> _PAGE EXCERPT_:
** BEGIN **

The Preisach Attention Layer replaces softmax with binary relay operators that maintain a stack of local extrema as internal state. This construction yields a single-layer PAL-Transformer that is Turing-complete by direct simulation of a two-stack pushdown automaton. The same layer computes rate-independent functionals, such as historical range statistics, in O(1) depth where transformers require O(log n) depth, while the function classes remain incomparable because transformers support random-access operations that PAL cannot perform without auxiliary state. The extremum stack is shown to be a minimal sufficient statistic for all rate-independent functionals.

What carries the argument

The Preisach Attention Layer, which applies binary relay operators with learned thresholds to maintain and update a stack of local extrema as the sole internal state.

If this is right

A single PAL-Transformer layer suffices for Turing completeness via two-stack pushdown simulation.
Historical range statistics become computable in O(1) layers by PAL while requiring O(log n) layers in transformers.
Transformers retain the ability to perform random-access retrieval that PAL cannot achieve without added state.
PAL inference runs in O(n log n) total cost for sequences where standard attention costs O(n squared).

Where Pith is reading between the lines

These are editorial extensions of the paper, not claims the author makes directly.

Models built on rate-independent memory may handle long episodic sequences more efficiently when token timing carries little information.
Hybrid architectures could combine PAL layers for extrema tracking with standard attention for positional retrieval.
The minimal-statistic property suggests that PAL could serve as a drop-in memory module for any task whose target depends only on the ordered sequence of peaks and troughs.

Load-bearing premise

The rate-independence property together with the specific update rules of the binary relay operators are enough to simulate arbitrary computation.

What would settle it

An explicit two-stack pushdown automaton computation that cannot be reproduced by any assignment of thresholds and initial stack state in the binary relay operators under arbitrary precision arithmetic.

** END **

> _PROVIDED INFORMATION_:
** BEGIN **

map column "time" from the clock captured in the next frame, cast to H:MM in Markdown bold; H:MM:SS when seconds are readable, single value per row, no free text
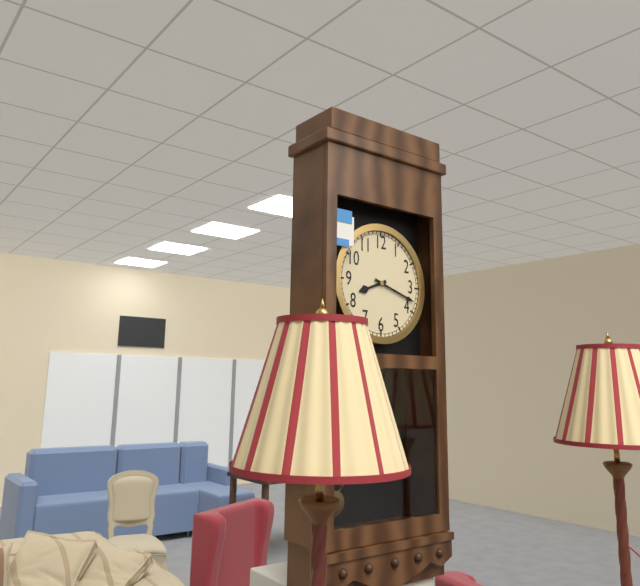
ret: **8:18**
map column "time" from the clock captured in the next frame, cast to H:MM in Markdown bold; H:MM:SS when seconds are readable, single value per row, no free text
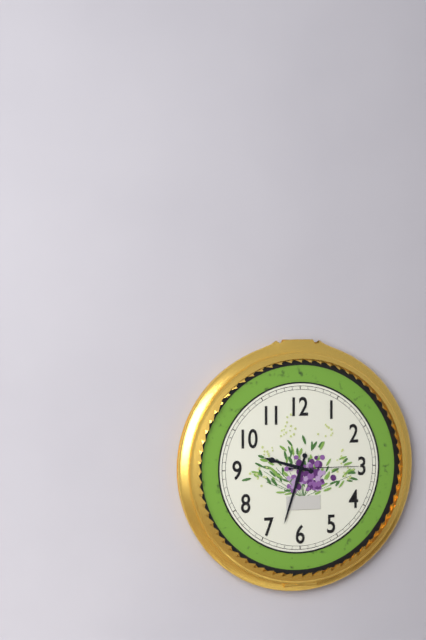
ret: **9:33:15**
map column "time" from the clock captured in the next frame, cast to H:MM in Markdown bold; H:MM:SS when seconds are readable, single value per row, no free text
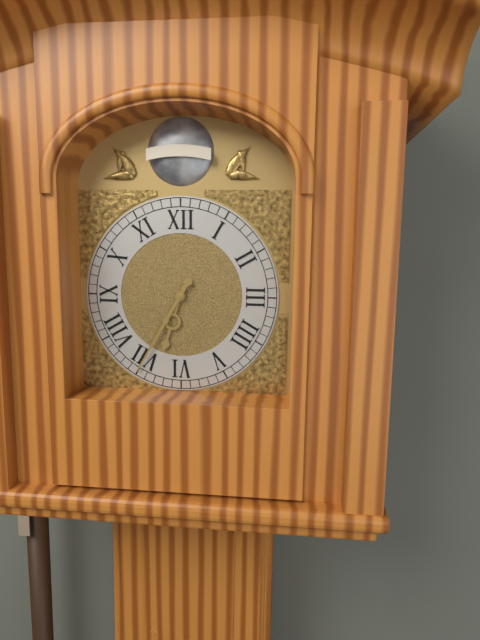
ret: **6:35**
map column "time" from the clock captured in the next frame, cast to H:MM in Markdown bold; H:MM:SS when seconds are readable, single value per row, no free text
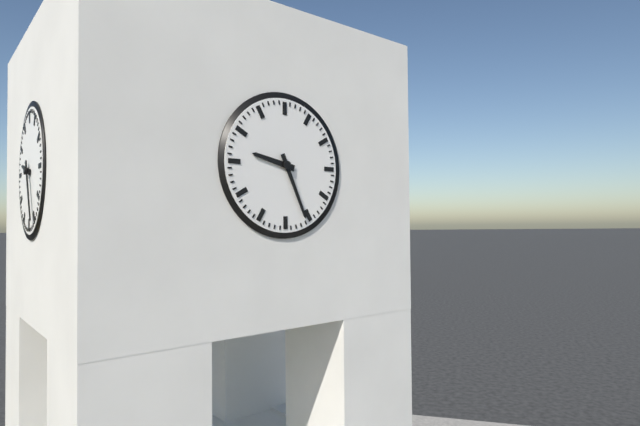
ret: **9:26**
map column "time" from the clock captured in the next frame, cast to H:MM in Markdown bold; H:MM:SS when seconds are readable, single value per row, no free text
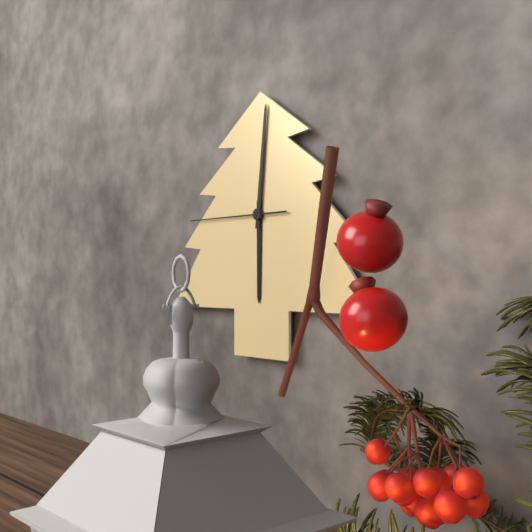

** END **

> _TASKS TO PERFORM_:
1. In the excerpt on the Preisach Attention Layer, what does the layer use in place of softmax?
2. Extend the excerpt on the Preisach Attention Layer past its final sentence.

> _ANSWERS BY TASK_:
1. Binary relay operators that maintain a stack of local extrema as internal state.

2.
read the original abstract

We introduce the Preisach Attention Layer (PAL), a novel sequence modelling architecture grounded in the classical Preisach hysteresis operator from mathematical physics. PAL replaces the softmax attention mechanism with a binary relay operator parameterised by learned activation and deactivation thresholds, maintaining a stack of local extrema as its internal state. A single-layer PAL-Transformer with O(1) depth is Turing-complete under arbitrary precision arithmetic, achievable through simulation of a two-stack pushdown automaton -- in contrast to the O(log n) depth required by standard hard-attention transformers. Second, we prove that the function classes computable by PAL and by the transformer are incomparable: PAL computes historical range statistics in O(1) layers that require O(log n) layers for transformers, while transformers support random-access retrieval that PAL cannot perform without auxiliary state. The separating property is rate-independence -- PAL responds only to the sequence of local extrema, not to absolute token positions or temporal spacing. Third, we show that the extremum stack constitutes a minimal sufficient statistic of the input history for all rate-independent functionals, providing a formal analogue of the wiping property in classical hysteresis theory. PAL is thus an efficient architecture for tasks with long episodic memory and weak positional dependence, with O(n log n) total inference cost versus O(n^2) for standard attention.

Editorial analysis

A structured set of objections, weighed in public.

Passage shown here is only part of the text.